I ask because there are many times we see people and think they are very beautiful or lovely to look at, but then you get to know a little about them and watch how they behave. Suddenly they become quite unattractive – or they become even more beautiful.
So where is the breakdown of how the aesthetically pleasing part of beauty and the deep spiritual connection of beauty come together or apart?
I appreciate your time and consideration of my question. I love all of your insights into life and how I apply the truths of the bible to everyday life. It means so much to me and my family. Thank you for your time.
Sincerely,
Elana E.
Dear Elana,
I (RDL) enjoy speaking for Chris LoCurto’s events because I always meet very high-quality people there.
Haven’t we all had the experience you are describing? We meet someone and as much as we may chide ourselves for being superficial, we instinctively evaluate his or her physical appearance. While most people fit into what we might call a “middle-of-the road” category, sometimes someone’s looks strike us as exceptionally attractive or, as you say, exceptionally unattractive. Yet, once we get to know the person, our views on their character actually changes the way we view their looks.
In our book, Buried Treasure: Secrets for Living from the Lord’s Language, we tell the following story as we explain why the Hebrew word for face – PaNiM – is a plural word. Even when you are talking about one face, you literally say ‘faces’ in Hebrew.

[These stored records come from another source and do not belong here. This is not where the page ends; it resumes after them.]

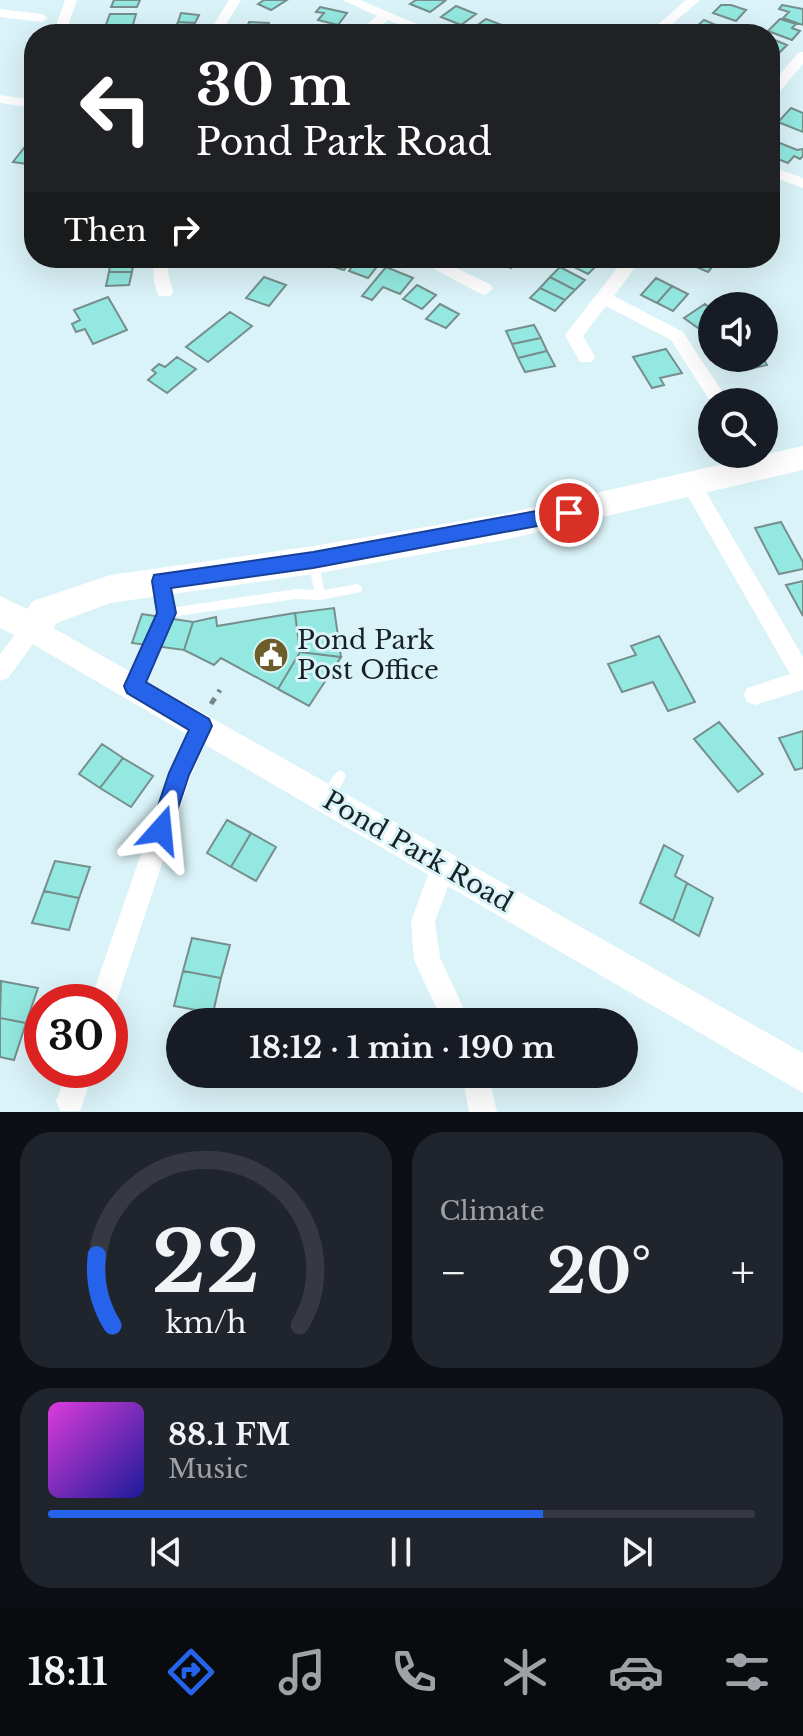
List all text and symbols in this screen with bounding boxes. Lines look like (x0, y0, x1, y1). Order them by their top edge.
text: 30 m (196, 51, 351, 120)
icon: left (64, 56, 168, 160)
text: Pond Park Road (196, 120, 492, 165)
icon: right (163, 208, 207, 252)
text: Then (64, 212, 147, 249)
map controls (698, 292, 778, 468)
button: sound (698, 292, 778, 372)
button: search (698, 388, 778, 468)
pin (535, 479, 603, 547)
icon: arrive (547, 491, 591, 535)
place label: Pond Park Post Office (297, 624, 439, 686)
public building icon: Pond Park Post Office (252, 636, 290, 674)
street label: Pond Park Road (317, 784, 519, 918)
position arrow (119, 788, 203, 872)
speed limit sign: 30 (24, 984, 128, 1088)
text: 18:12 · 1 min · 190 m (249, 1029, 555, 1066)
text: Climate (440, 1195, 545, 1227)
text: 22 (152, 1211, 260, 1314)
text: 20° (547, 1235, 651, 1309)
text: − (440, 1245, 467, 1300)
text: + (731, 1245, 755, 1300)
text: km/h (165, 1305, 246, 1341)
text: 88.1 FM (168, 1416, 290, 1453)
text: Music (168, 1453, 248, 1485)
icon: previous (144, 1530, 188, 1574)
icon: pause (379, 1530, 423, 1574)
icon: next (615, 1530, 659, 1574)
icon: directions (163, 1644, 219, 1700)
icon: music (274, 1644, 330, 1700)
icon: phone (386, 1644, 442, 1700)
icon: climate (497, 1644, 553, 1700)
icon: car (608, 1644, 664, 1700)
icon: filters (719, 1644, 775, 1700)
text: 18:11 (28, 1650, 108, 1695)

One day, an advisor to President Abraham Lincoln brought to the White House a man whom he thought Lincoln should appoint as a cabinet secretary. The President met with the man and interviewed him. After the guest left the White House, Lincoln called his advisor into the Oval Office and said, “This man won’t do for the job.”
“Why not?” the advisor asked.
“I don’t like his face.”
“B-b-but…”stammered the advisor,“ that’s unfair! A man can’t help what his face looks like.”
“You’re right,”the President replied,“up to age forty, he can’t. After age forty, his face is him.”
While Oscar Wilde’s book, The Picture of Dorian Gray, was published a few decades after the president’s assassination, we think that President Lincoln would have valued the book as we do. In it, the sybaritic, immoral, and increasingly evil Dorian Gray makes a deal that he will remain young and beautiful while a painting of him kept in the attic reveals the ravages of his soul. That book is fiction. We think that President Lincoln would have agreed that in many cases one’s character leaves an effect on one’s face even before the age of forty.
When we first meet people, all we have to measure them by is their physical appearance. As we get to know them, that criterion increasingly becomes smaller as we get to know their actions, words, character and more. Just as a tattered prayer book that belonged to our grandmother is more beautiful in our eyes than a newer one just off the printing press, the people we know become more beautiful as our souls connect. Sadly, sometimes the opposite is true. Perhaps we were attracted at first to what we thought was a lovely home. If while looking through the home we see items that suggest that the home was one of immorality or profaneness, we don’t only feel an emotional revulsion but we also now see the home’s physical flaws magnified. It no longer looks appealing to us.
Elana, we human beings are both spiritual and physical beings. These two parts of ourselves are intertwined and inseparable.